Problem to work on: Set out every line of the records as a numbered list, skipping blank lines and leaving the pictures out of your answer.

Records:
********************

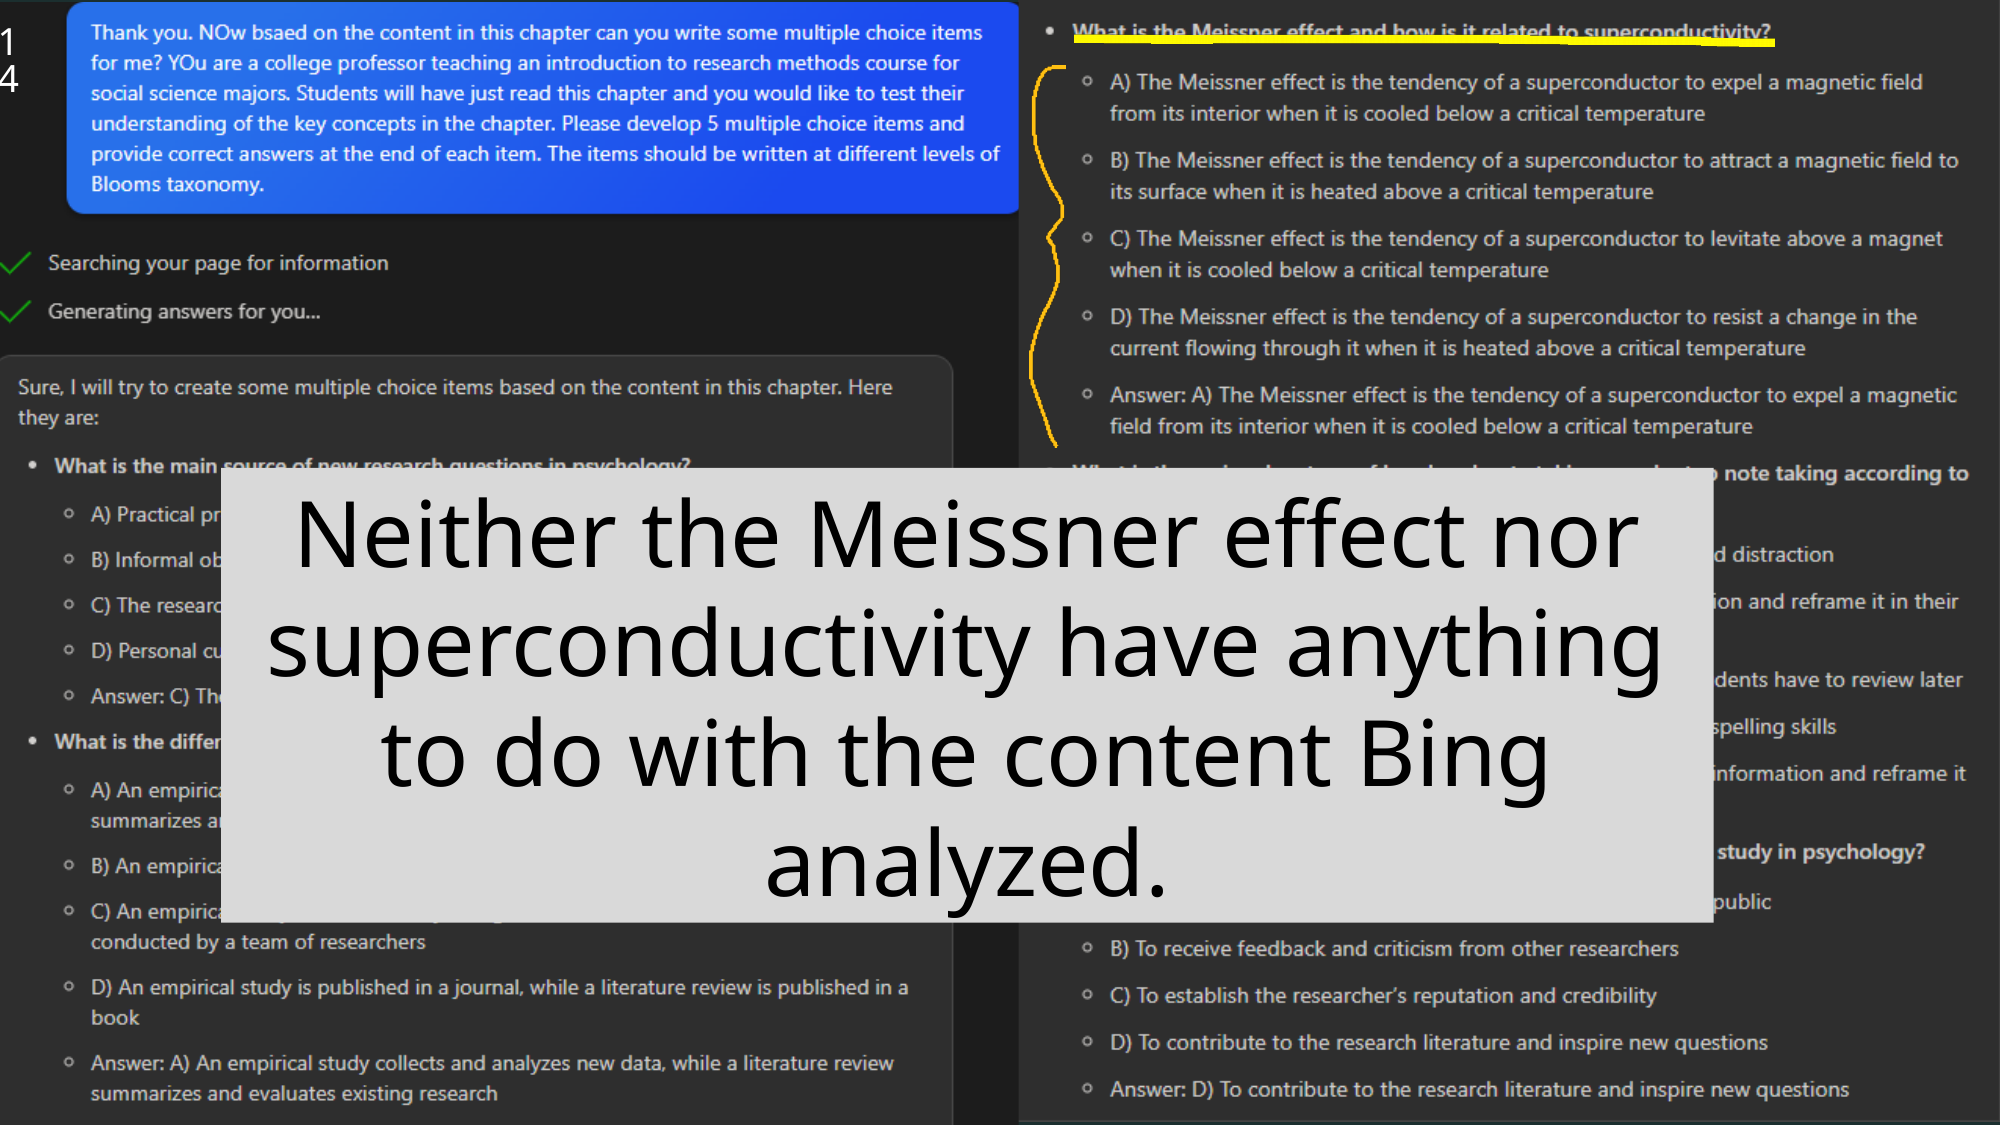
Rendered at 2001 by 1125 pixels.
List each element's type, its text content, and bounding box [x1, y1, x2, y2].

picture [1, 71, 11, 83]
picture [0, 71, 6, 79]
picture [0, 0, 2000, 1125]
text_box 14 [0, 10, 53, 71]
text_box Neither the Meissner effect nor superconductivity have anything to do with the content Bing analyzed. [221, 467, 1714, 817]
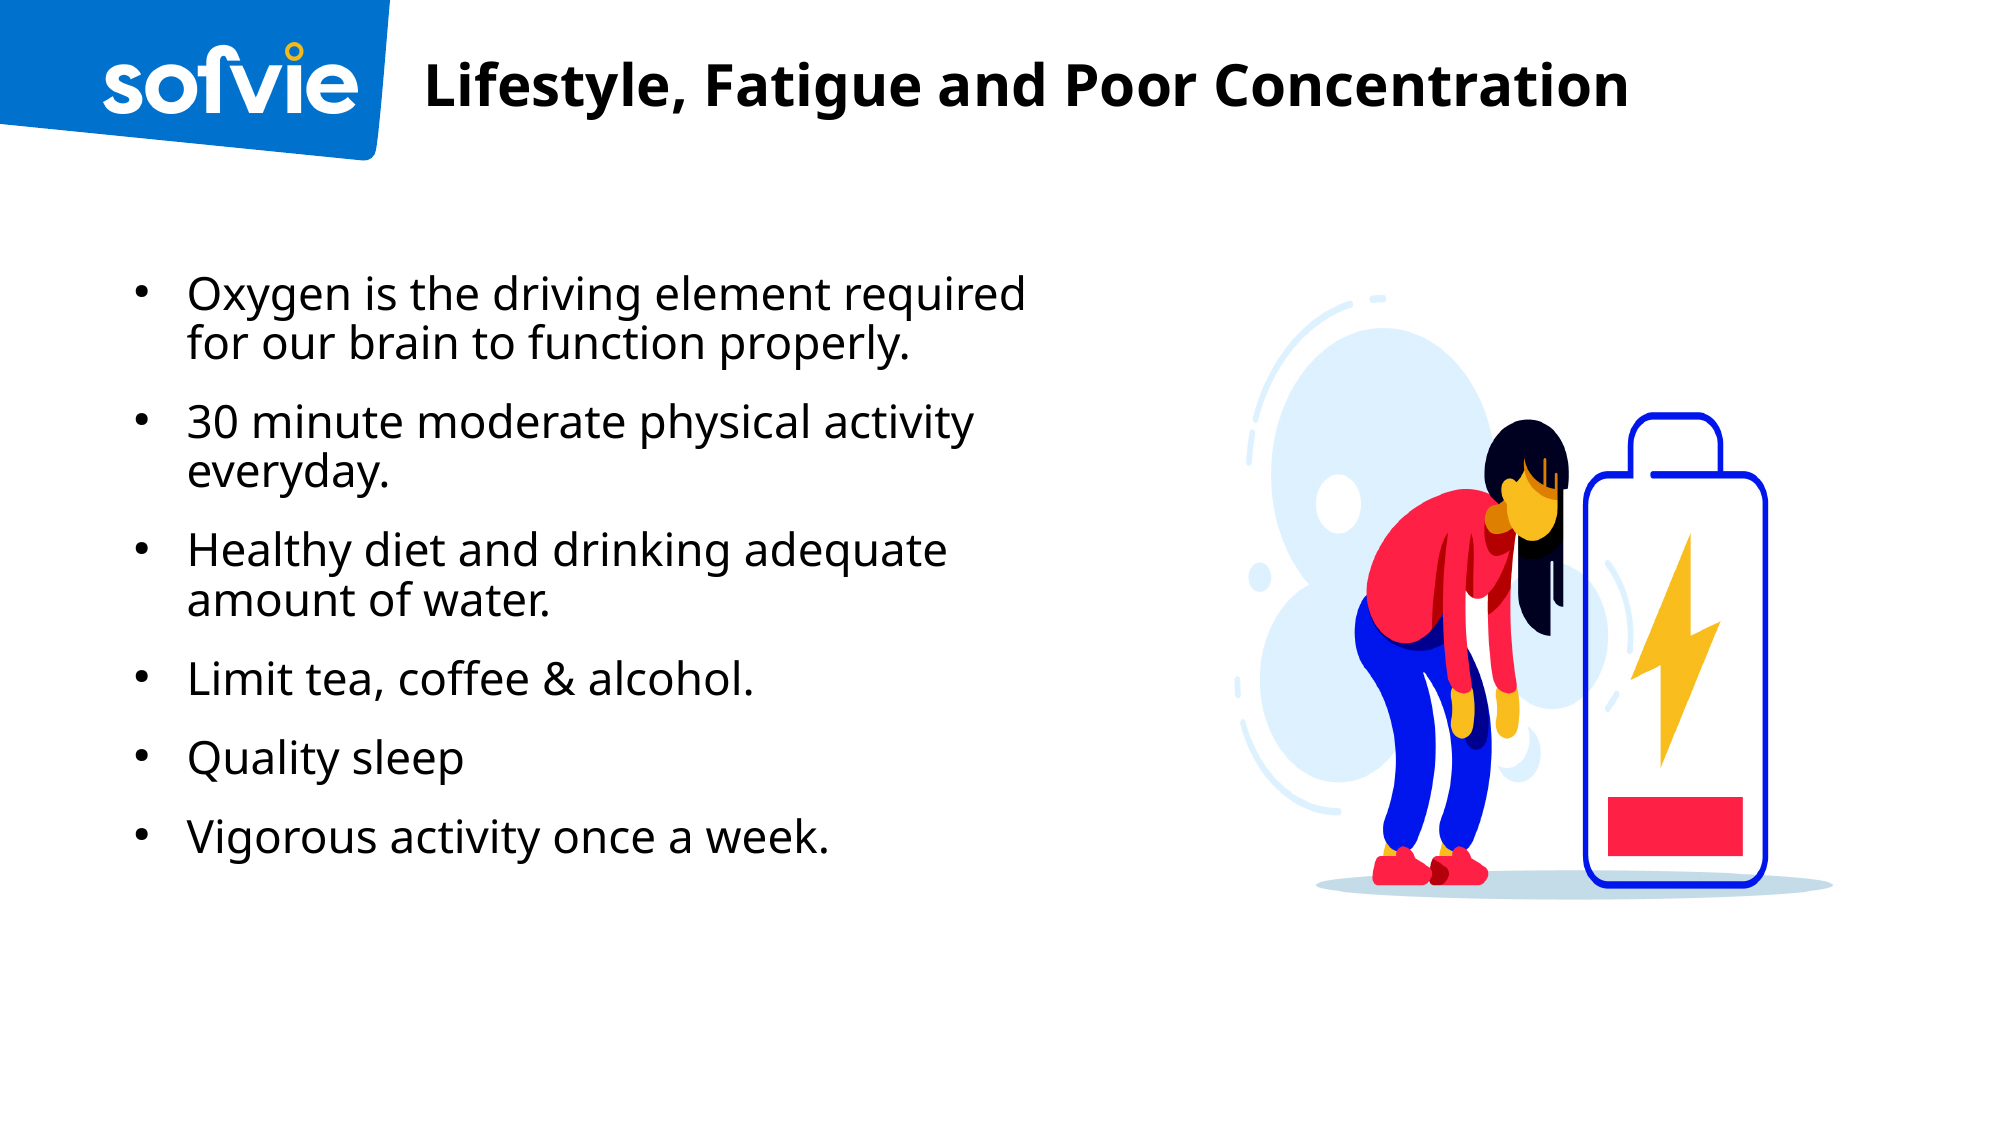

********************

Full answer:
1. Rendered at 2001 by 1125 pixels.
2. List each element's type, its text content, and bounding box [x1, y1, x2, y2].
3. picture [1, 71, 11, 83]
4. picture [0, 71, 6, 79]
5. picture [0, 0, 2000, 1125]
6. text_box 14 [0, 10, 53, 71]
7. text_box Neither the Meissner effect nor superconductivity have anything to do with the content Bing analyzed. [221, 467, 1714, 817]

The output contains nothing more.